Sunday, 16 February 2020

Stage: Grappling with intimacy

Undetectable
by Tom Wright
dir Rikki Beadle-Blair
with Lewis Brown, Freddie Hogan
King's Head Theatre, Islington • 12.Feb-7.Mar.20

Taking a complex look at the difference between intimacy and sex, this provocative two-hander draws the audience into a constantly shifting dialog about the nature of connection. The fact that it's a gay couple adds several additional textures, but the topic has a remarkable universality that anyone can identify with. It also helps that the spiralling conversation includes moments that are warm, funny, sexy, wrenching and emotionally engaging.

Bradley and Lex (Brown and Hogan) have been going out for three months, and both are feeling that it's time to have sex for the first time. But each has issues from his past that are causing him to pause. These relate to feelings surrounding safer-sex and HIV, drugs and alcohol, past relationships and self-doubt, all of which come out as they talk to each other, taking turns on the offensive and defensive while also finding common ground. This includes an extended flashback for each man: Bradley revisiting his wildly drug-fuelled party days and Lex remembering a tragedy from his romantic past.

Sustaining a conversation over 90 minutes without a break is no mean feat, and director Beadle-Blair adeptly switches things up constantly, keeping these guys in motion. The stage is a raised bed in the middle of the theatre, surrounded by the audience. These two guys climb on it, run around it, hide behind it as they get into and out of their clothing and the bedding, revealing and obscuring themselves from each other. Clever lighting and music add to the atmosphere, never telling the audience what to think or feel but highlighting the issues these men are grappling with. And Wright's script never moralises at all, which is refreshing considering the potent themes.

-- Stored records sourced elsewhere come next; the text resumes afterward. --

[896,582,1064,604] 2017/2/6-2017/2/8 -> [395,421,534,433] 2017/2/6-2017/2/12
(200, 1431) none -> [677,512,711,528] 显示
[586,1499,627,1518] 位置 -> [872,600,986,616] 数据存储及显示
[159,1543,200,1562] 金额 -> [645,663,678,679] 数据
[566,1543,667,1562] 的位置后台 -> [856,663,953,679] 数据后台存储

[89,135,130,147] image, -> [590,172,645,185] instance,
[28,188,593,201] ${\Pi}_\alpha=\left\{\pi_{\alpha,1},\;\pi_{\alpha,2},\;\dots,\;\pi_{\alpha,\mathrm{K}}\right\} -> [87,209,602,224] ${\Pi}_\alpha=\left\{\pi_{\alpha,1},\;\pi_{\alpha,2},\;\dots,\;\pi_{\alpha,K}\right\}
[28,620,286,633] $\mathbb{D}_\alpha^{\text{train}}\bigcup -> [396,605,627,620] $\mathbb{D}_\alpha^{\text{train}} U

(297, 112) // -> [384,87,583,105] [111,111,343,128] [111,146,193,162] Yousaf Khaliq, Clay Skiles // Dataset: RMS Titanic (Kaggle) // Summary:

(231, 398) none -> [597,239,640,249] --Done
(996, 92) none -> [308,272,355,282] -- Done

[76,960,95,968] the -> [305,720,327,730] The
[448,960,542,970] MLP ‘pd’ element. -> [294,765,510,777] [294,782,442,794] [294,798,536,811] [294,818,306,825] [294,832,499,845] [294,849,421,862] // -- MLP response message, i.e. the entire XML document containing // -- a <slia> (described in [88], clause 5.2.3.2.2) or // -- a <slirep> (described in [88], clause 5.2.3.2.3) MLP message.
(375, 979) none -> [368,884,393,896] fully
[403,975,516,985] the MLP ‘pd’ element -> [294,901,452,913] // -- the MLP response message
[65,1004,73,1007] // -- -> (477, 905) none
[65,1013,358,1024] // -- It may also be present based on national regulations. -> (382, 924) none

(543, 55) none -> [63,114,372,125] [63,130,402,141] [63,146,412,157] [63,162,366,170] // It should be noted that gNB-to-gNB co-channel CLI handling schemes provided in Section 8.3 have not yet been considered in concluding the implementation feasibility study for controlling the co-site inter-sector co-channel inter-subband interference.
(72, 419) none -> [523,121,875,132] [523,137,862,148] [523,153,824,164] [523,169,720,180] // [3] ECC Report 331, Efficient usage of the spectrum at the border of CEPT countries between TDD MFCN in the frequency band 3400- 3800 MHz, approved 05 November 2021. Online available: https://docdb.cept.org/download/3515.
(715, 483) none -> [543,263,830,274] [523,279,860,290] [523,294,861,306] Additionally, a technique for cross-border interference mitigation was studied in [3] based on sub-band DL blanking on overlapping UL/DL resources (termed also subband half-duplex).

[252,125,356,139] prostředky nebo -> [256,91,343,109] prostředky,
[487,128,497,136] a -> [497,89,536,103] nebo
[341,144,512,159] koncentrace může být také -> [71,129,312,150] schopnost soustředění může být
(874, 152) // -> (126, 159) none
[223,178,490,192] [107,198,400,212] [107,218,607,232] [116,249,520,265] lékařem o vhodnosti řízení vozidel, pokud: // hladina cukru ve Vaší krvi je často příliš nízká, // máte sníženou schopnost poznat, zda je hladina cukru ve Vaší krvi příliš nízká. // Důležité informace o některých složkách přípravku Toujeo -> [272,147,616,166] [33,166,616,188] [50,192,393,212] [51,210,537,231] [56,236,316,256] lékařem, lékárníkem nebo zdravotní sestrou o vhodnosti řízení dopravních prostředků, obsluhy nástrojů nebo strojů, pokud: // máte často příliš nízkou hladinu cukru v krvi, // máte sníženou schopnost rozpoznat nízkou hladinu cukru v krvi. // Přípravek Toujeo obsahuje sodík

Both Brown and Hogan deliver remarkably wrenching performances that evoke a wide range of emotions, from playful tenderness to full-throttle screaming, without ever becoming overwrought. Because the audience is so close to the actors, this kind of underplaying is essential to maintain authenticity, and both men create remarkably private moments surrounded by a crowd of observers. Their performances are also full-bodied, both physically and emotionally, often leaving them (and the audience) sweaty and out of breath. This makes the connection between them powerfully real, with genuine ripples of doubt about where the relationship is headed, offering some proper suspense in the narrative. So we both empathise and root for them, layering our own feelings and opinions into the story to bring it to life in unexpected ways. Which of course leaves us with a lot to think about after the lights come up.